Former Grafton College Building To Continue To Be A Place of Service
The former Catherine McAuley College building in Victoria Street, Grafton, will continue to be a centre for service, with the sale of the building formerly owned by the Institute to Gurehlgam, an Aboriginal community organisation in Northern New South Wales.
In a column in the Daily Examiner newspaper, Janelle Brown of Gurehlgam said the organisation has been renting the building, since its inception in 2007 and were successful on their third application to the Indigenous Land Corporation, that ““assists indigenous people with the acquisition and management of land so they can achieve economic, environmental, social and cultural benefits”.
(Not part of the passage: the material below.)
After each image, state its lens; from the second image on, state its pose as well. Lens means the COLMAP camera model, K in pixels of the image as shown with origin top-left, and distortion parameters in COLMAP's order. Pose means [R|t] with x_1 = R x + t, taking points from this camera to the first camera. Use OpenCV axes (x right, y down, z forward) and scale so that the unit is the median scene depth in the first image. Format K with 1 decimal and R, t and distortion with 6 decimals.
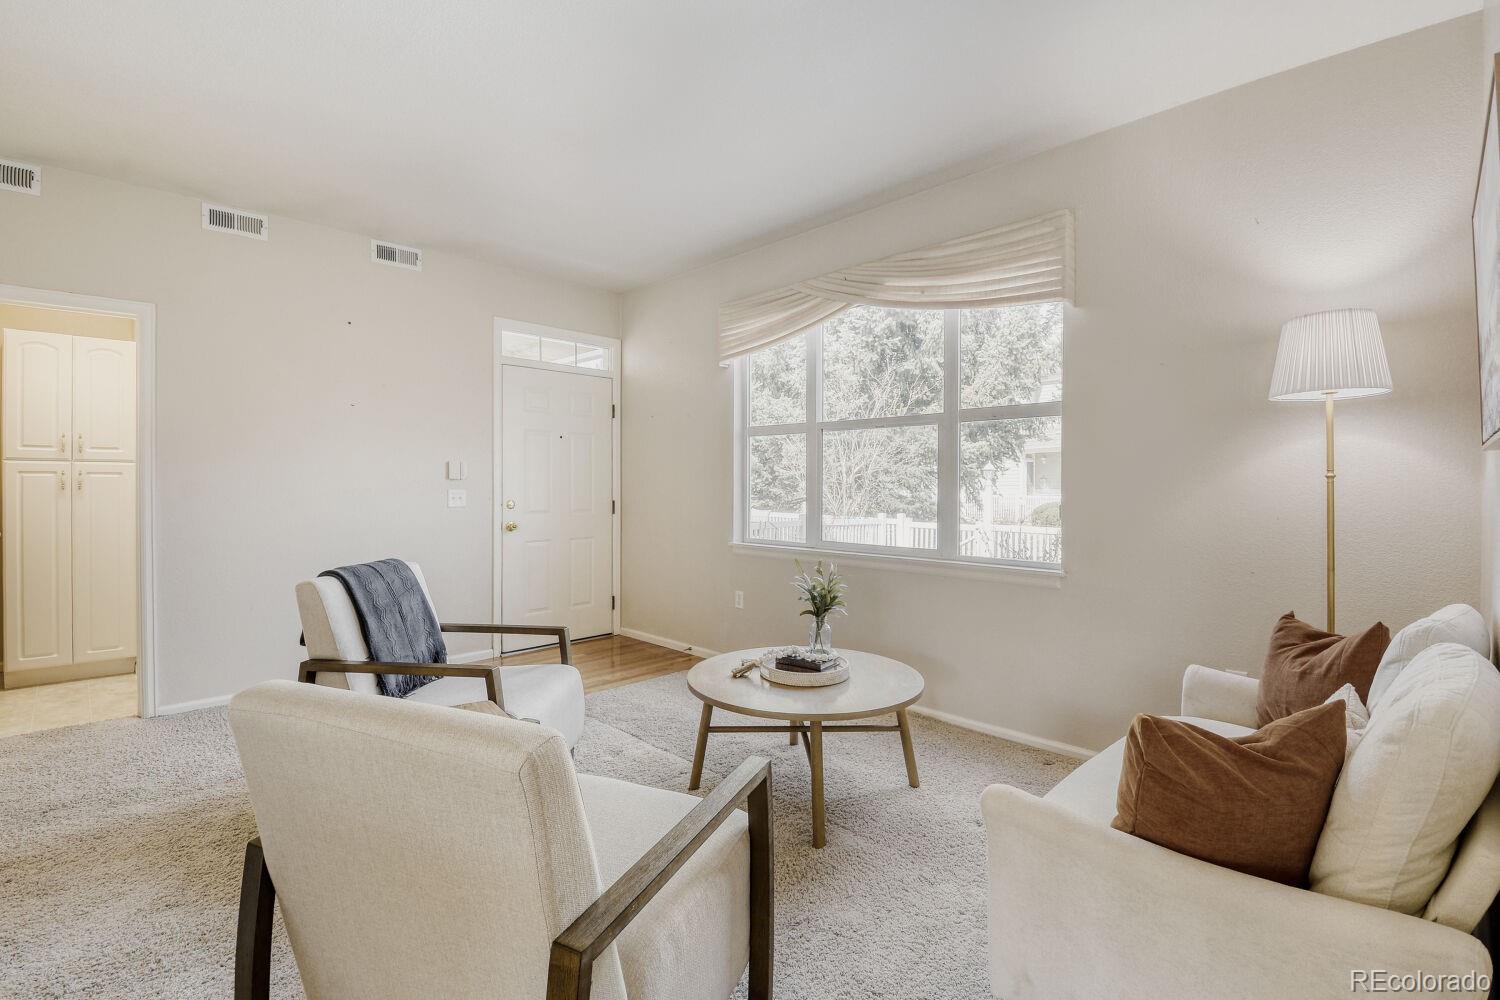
lens RADIAL K [[684.9, 0, 738.3], [0, 684.9, 489.9], [0, 0, 1]] dist [0.001234, -0.015458]
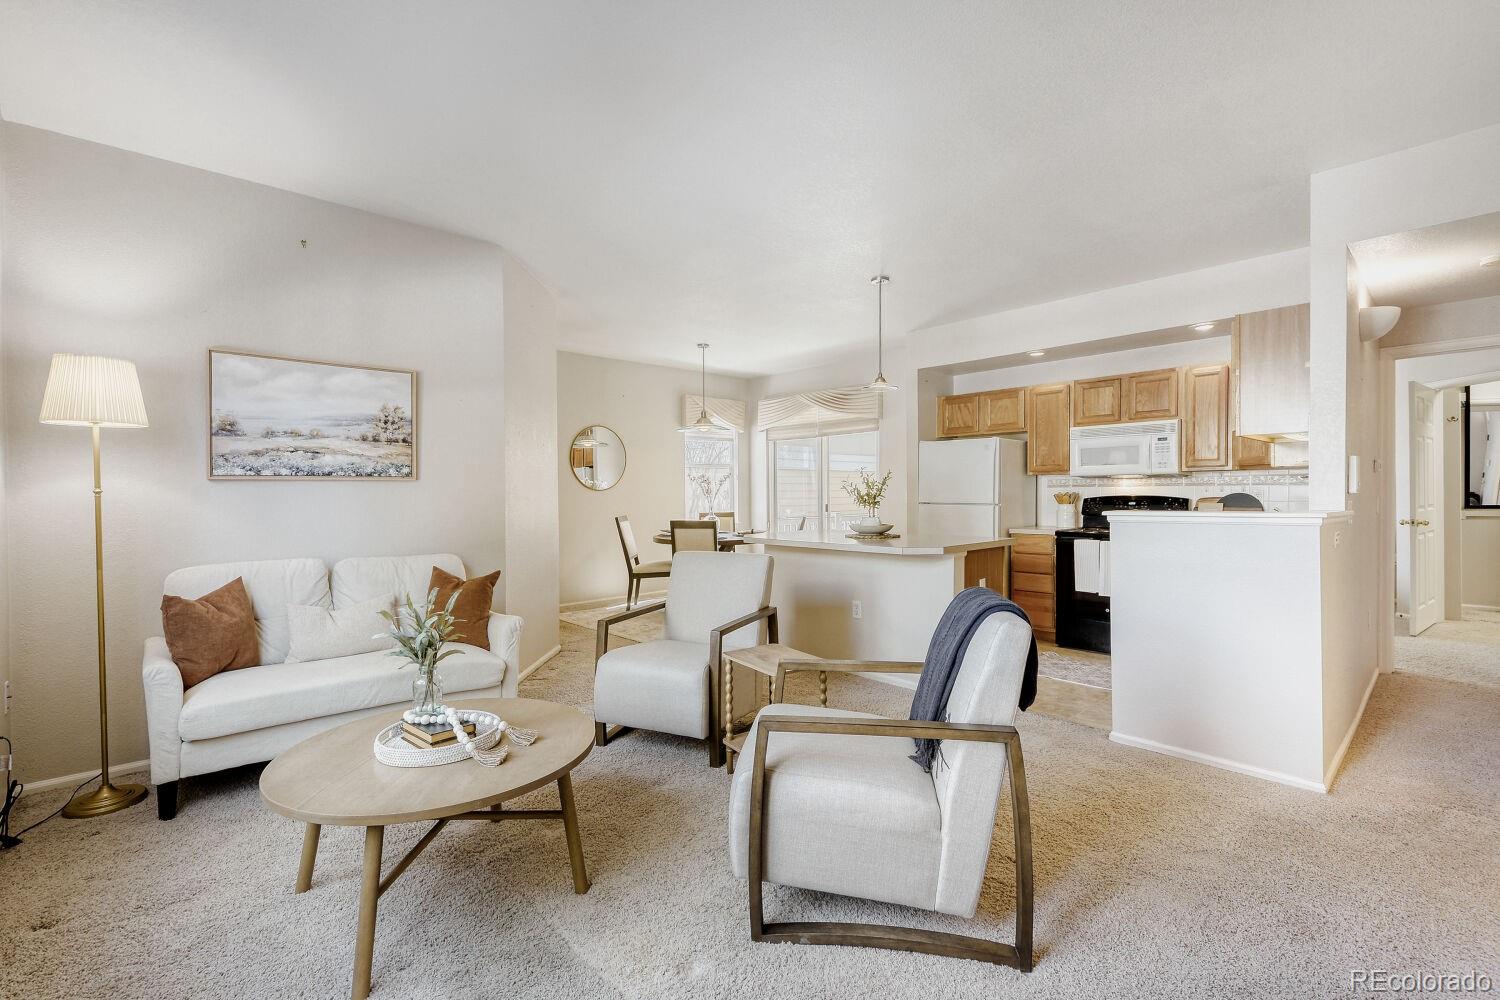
lens RADIAL K [[659.9, 0, 710.3], [0, 659.9, 508.3], [0, 0, 1]] dist [0.002600, 0.000156]
pose [[-0.997753, 0.008317, 0.066478, -0.154595], [0.010212, 0.999550, 0.028209, -0.006510], [-0.066214, 0.028824, -0.997389, 1.135681]]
Gurehlgam will continue to occupy a portion of the old school building where its head office and its services the Youth Empowerment Program, the Clarence Valley Aboriginal Healing Centre and its homeless service are located. (It also has two other services located off-site being the Many Rivers Family Violence Prevention Unit at Kempsey and the Yarrawarra Cultural Centre at Corindi). The remaining office space is subleased to community organisations including: the NSW/ACT Aboriginal Legal Service, Northern NSW Aboriginal Tenants Advice and Advocacy Service, Grafton Warina Women’s Refuge (in partnership with Women’s Refuge), the Buttery and Momentum Collective (formerly Ontrack Community Programs service).
“Throughout the (sale) process the Sisters of Mercy remained very supportive and patient. For over the years the Sisters had become our partners in helping to create our vibrant and vital Aboriginal community centre”, Janelle Brown said.
The building was part of the former St Mary’s College (now McAuley Catholic College), which was opened in 1913. The late M. Phillip Sullivan RSM (1921-2007), was one of the driving forces behind the building, which when it opened in the 1960s included a state of the art science block. The building took on a new life, a few years after McAuley Catholic College moved to its new campus in Clarenza in 2004.
Institute Leader, Eveline Crotty RSM said they Institute was pleased the building will continue to be used to serve the local community.
“This site has a long history of community service, first in education and for more than a decade as a hub for services to the local community, particularly the indigenous community.
“We are very pleased it will continued to be a place of opportunity and empowerment in the lives of so many people in Grafton area,” she said.
The transfer of ownership of this building, follows the sale last year of another Mercy building – the former Grafton Convent – to Mackillop Family Services, a co-sponsored ministry of the Institute.